If you live in America, chances are high that you’ve had pizza before.  But it definitely wasn’t anywhere near the true Italian pizza!

Pizza originated as simple flatbread created by people of ancient Greece, Babylon, Egypt, Israel, and Rome.  Some believed that the Jewish Matzoth, a simple type of flatbread, introduced it to Italy.  The flatbreads in these times were used as edible bowls and were easily made with just water and flour.  Other ingredients were introduced to start making the familiar pizza we know today.  Herbs, spices, and olive oil were the first things to be added to the flatbread to give it some flavor.  Next was mozzarella cheese from Indian water buffalo.  And unlike the cheese we Americans are used to, this cheese is fresh and not dried out.  Tomatoes were the last things to be introduced.  They were thought to be poisonous at the time and then soon became a “peasant food.”  Tomatoes were eventually brought into the aristocratic society and they became a part of this beloved dish soon after.
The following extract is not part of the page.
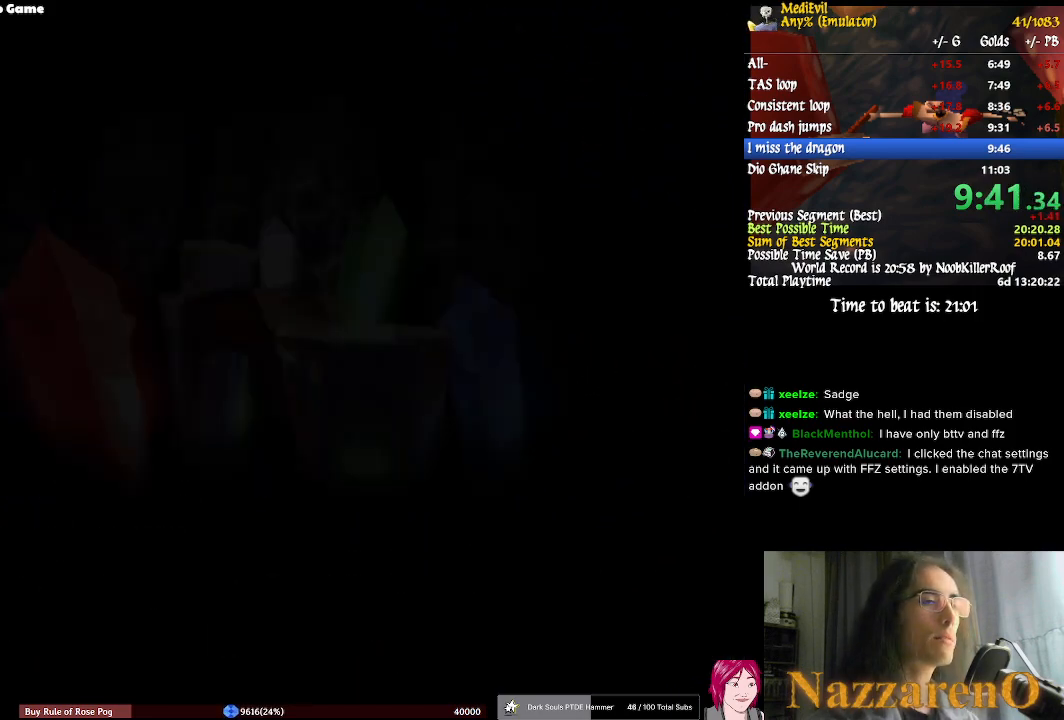
{"buttons": [], "left_stick": "center", "right_stick": "center", "events": []}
So what’s so different about the Italian pizza?  One was mentioned: the cheese.  Most American places used processed cheese in their recipes, while the mozzarella used in Italian pizzas are fresh.  The ways the two are cooked are also drastically different.  Traditional Italian pizzas are baked in an open wood fire oven, opposed to a regular, electric oven.  And last but not least, the toppings vary.  In Italy, toppings range from just cheese and spices to vegetables and anchovies, to boiled eggs and bacon.  A much wider variety is available for any set of taste buds.

If you ever visit Italy, make sure you don’t leave without trying a true Italian pizza…or two or three or six.





One thought on “Pizza!

  1. judithgarcia says:

    Buona sera Sara,
    I will certainly try the three or six! I love the Italian pizza with “frutti di mare” (seafood such as shrimp, mussels, or scallops) and my brother loves it with anchovies. It is typical in Spain to have it with the traditional Italian toppings but pepperoni is not very popular back there. I loved how you explained the possible origins for the flatbread.